- Flag of the Chin National Army
- Leaders: Brigadier Ngun Hlei Thang, Chief of Staff Colonel Pan Tui, Vice Chief of Staff
- Dates active: 14 November 1988 – present
- Headquarters: Camp Victoria
- Active regions: Chinland, Kachin, Kalay, Kabaw and Gangaw^{[citation needed]}
- Ideology: Chin nationalism Federalism
- Size: 8,000+ (2024) 10,000+ (Auxiliaries)
- Part of: Chin National Front
- Wars: the Internal conflict in Myanmar

= Chin National Army =

Ethnic armed organization in Myanmar

The Chin National Army (ချင်းအမျိုးသားတပ်မတော်; abbreviated CNA) is a Chin ethnic armed organisation in Myanmar (Burma). It is the armed wing of the Chin National Front (CNF), and was founded on 20 March 1988 alongside it. The CNA signed a ceasefire agreement with the government of Myanmar on 6 January 2012.

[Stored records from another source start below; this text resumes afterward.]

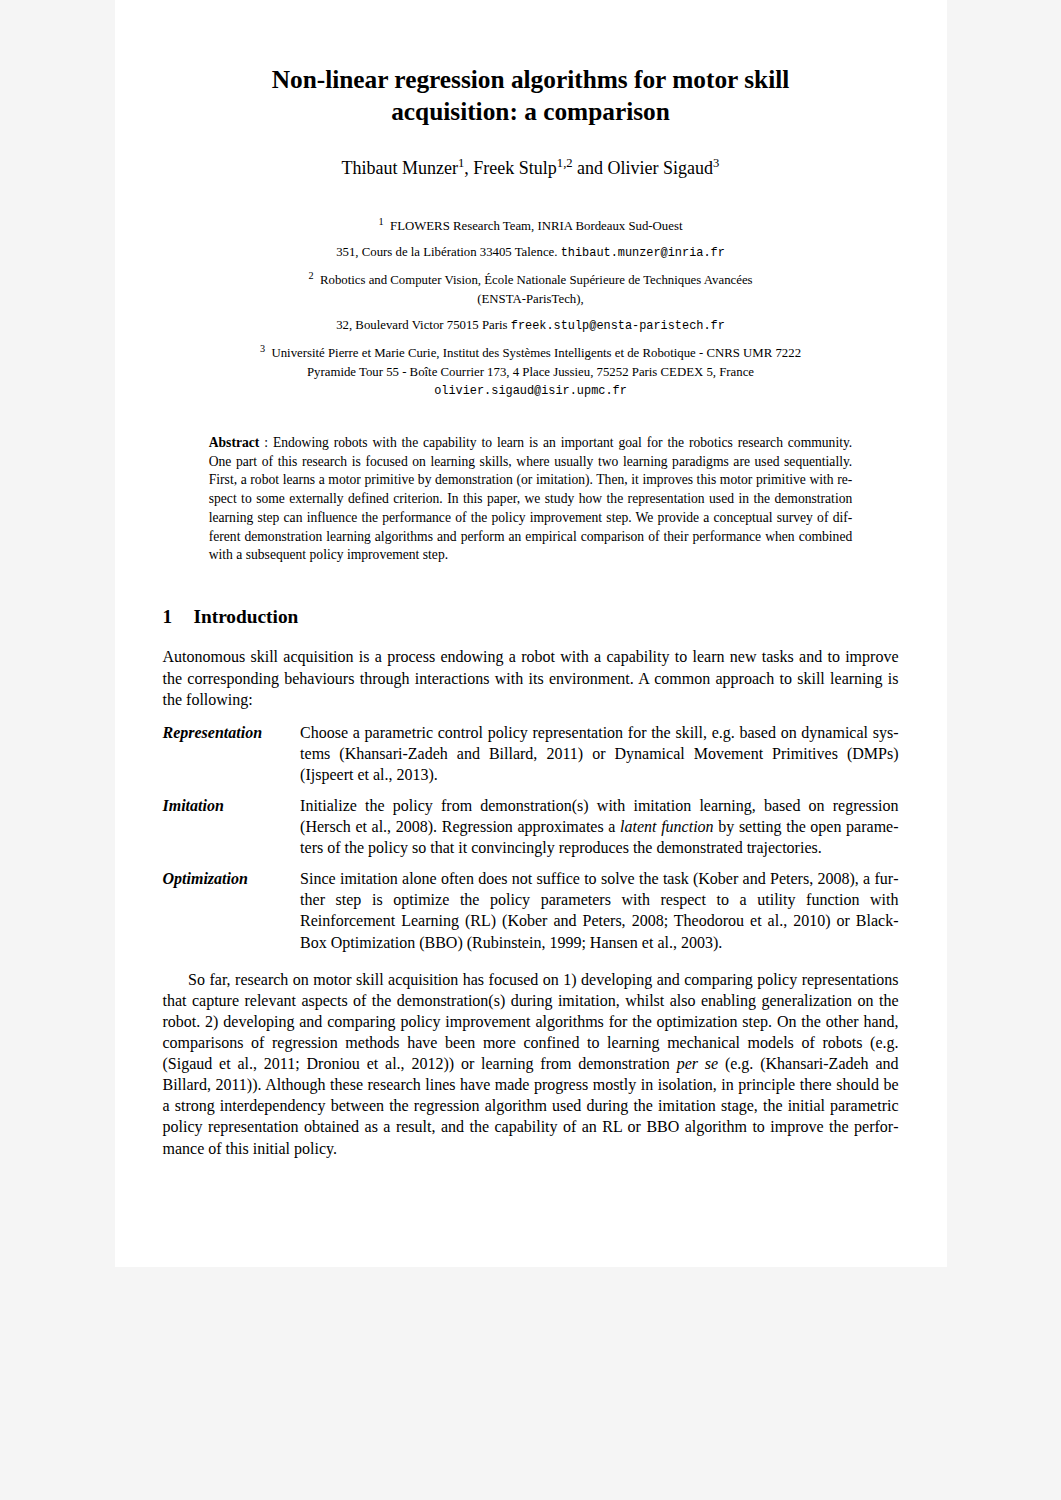Non-linear regression algorithms for motor skill
acquisition: a comparison
Thibaut Munzer1, Freek Stulp1,2 and Olivier Sigaud3
1 FLOWERS Research Team, INRIA Bordeaux Sud-Ouest
351, Cours de la Libération 33405 Talence. thibaut.munzer@inria.fr
2 Robotics and Computer Vision, École Nationale Supérieure de Techniques Avancées
(ENSTA-ParisTech),
32, Boulevard Victor 75015 Paris freek.stulp@ensta-paristech.fr
3 Université Pierre et Marie Curie, Institut des Systèmes Intelligents et de Robotique - CNRS UMR 7222
Pyramide Tour 55 - Boîte Courrier 173, 4 Place Jussieu, 75252 Paris CEDEX 5, France
olivier.sigaud@isir.upmc.fr
Abstract : Endowing robots with the capability to learn is an important goal for the robotics research community. One part of this research is focused on learning skills, where usually two learning paradigms are used sequentially. First, a robot learns a motor primitive by demonstration (or imitation). Then, it improves this motor primitive with respect to some externally defined criterion. In this paper, we study how the representation used in the demonstration learning step can influence the performance of the policy improvement step. We provide a conceptual survey of different demonstration learning algorithms and perform an empirical comparison of their performance when combined with a subsequent policy improvement step.
1 Introduction
Autonomous skill acquisition is a process endowing a robot with a capability to learn new tasks and to improve the corresponding behaviours through interactions with its environment. A common approach to skill learning is the following:
Representation
Choose a parametric control policy representation for the skill, e.g. based on dynamical systems (Khansari-Zadeh and Billard, 2011) or Dynamical Movement Primitives (DMPs) (Ijspeert et al., 2013).
Imitation
Initialize the policy from demonstration(s) with imitation learning, based on regression (Hersch et al., 2008). Regression approximates a latent function by setting the open parameters of the policy so that it convincingly reproduces the demonstrated trajectories.
Optimization
Since imitation alone often does not suffice to solve the task (Kober and Peters, 2008), a further step is optimize the policy parameters with respect to a utility function with Reinforcement Learning (RL) (Kober and Peters, 2008; Theodorou et al., 2010) or Black-Box Optimization (BBO) (Rubinstein, 1999; Hansen et al., 2003).
So far, research on motor skill acquisition has focused on 1) developing and comparing policy representations that capture relevant aspects of the demonstration(s) during imitation, whilst also enabling generalization on the robot. 2) developing and comparing policy improvement algorithms for the optimization step. On the other hand, comparisons of regression methods have been more confined to learning mechanical models of robots (e.g. (Sigaud et al., 2011; Droniou et al., 2012)) or learning from demonstration per se (e.g. (Khansari-Zadeh and Billard, 2011)). Although these research lines have made progress mostly in isolation, in principle there should be a strong interdependency between the regression algorithm used during the imitation stage, the initial parametric policy representation obtained as a result, and the capability of an RL or BBO algorithm to improve the performance of this initial policy.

The CNA is a member of the United Nationalities Federal Council, a coalition of opposition groups whose goal is to establish a federal system in Myanmar, or achieve levels of autonomy and peace amongst the various ethnic minorities in the country.

==History==
===Activities before 2021===
On 14 November 1988, the Chin National Front formed the Chin National Army, its political wing, by Chin students fleeing persecution after 8888 Uprising. India's Research and Analysis Wing provided them with assistance in acquiring weaponry. They established a base in Mizoram, which they maintained until 2005.